Voici le livre d'un chevalier, d'un allemand inconnu, porte-parole plutôt que porte-glaive, le livre d'un «ami de Dieu», «sage, raisonnable, juste et sincère». On le disait «chevalier teutonique», «prêtre et custode» du monastère de Francfort : il n'est plus, ne reste et ne restera à jamais que «l'Anonyme» - comme on dit «l'Apôtre» pour Paul ou «le Philosophe» pour Aristote.

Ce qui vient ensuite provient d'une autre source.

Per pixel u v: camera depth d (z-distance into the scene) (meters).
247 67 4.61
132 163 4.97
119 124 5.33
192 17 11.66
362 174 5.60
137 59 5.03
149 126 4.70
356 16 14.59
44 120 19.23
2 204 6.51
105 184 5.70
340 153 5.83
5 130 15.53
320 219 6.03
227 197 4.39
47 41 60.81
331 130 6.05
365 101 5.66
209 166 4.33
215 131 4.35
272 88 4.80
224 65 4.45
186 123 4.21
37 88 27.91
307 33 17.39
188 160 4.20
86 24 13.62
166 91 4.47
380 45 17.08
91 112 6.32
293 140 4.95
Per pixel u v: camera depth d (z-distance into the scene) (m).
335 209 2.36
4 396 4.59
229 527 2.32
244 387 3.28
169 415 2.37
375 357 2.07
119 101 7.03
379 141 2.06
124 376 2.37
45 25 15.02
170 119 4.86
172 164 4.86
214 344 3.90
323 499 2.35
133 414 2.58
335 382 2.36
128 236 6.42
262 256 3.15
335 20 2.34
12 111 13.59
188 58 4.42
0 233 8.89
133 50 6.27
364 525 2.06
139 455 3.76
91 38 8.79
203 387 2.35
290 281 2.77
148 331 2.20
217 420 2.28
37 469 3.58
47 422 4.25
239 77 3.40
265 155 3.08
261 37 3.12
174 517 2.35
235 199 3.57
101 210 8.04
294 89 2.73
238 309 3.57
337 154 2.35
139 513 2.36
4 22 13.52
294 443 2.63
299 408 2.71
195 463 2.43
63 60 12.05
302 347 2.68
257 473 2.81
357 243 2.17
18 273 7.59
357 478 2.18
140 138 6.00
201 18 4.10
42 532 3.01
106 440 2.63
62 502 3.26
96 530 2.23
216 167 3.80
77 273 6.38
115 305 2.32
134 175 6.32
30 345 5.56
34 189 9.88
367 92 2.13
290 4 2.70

L'auteur du Petit Livre de la Vie Parfaite n'est pas Maître Eckhart. Il n'a ni sa culture scolastique ni la force et la violence de sa prédication allemande. Il a ce qui lui est propre : une vue claire, précise, accessible à tous, de ce que peut et doit être une «vie parfaite». C'est ce qui a fait la prodigieuse fortune de cet opuscule où se sont reconnus et se reconnaissent ceux que tout, un temps, séparait : catholiques et protestants, réformateurs et romantiques, mystiques et spirituels, alchimistes et théosophes, religieux et laïcs.
L'idée eckhartienne de «vie heureuse» a trouvé, dans le texte de l'Anonyme, le principe et le vecteur de la plus impérieuse des contagions.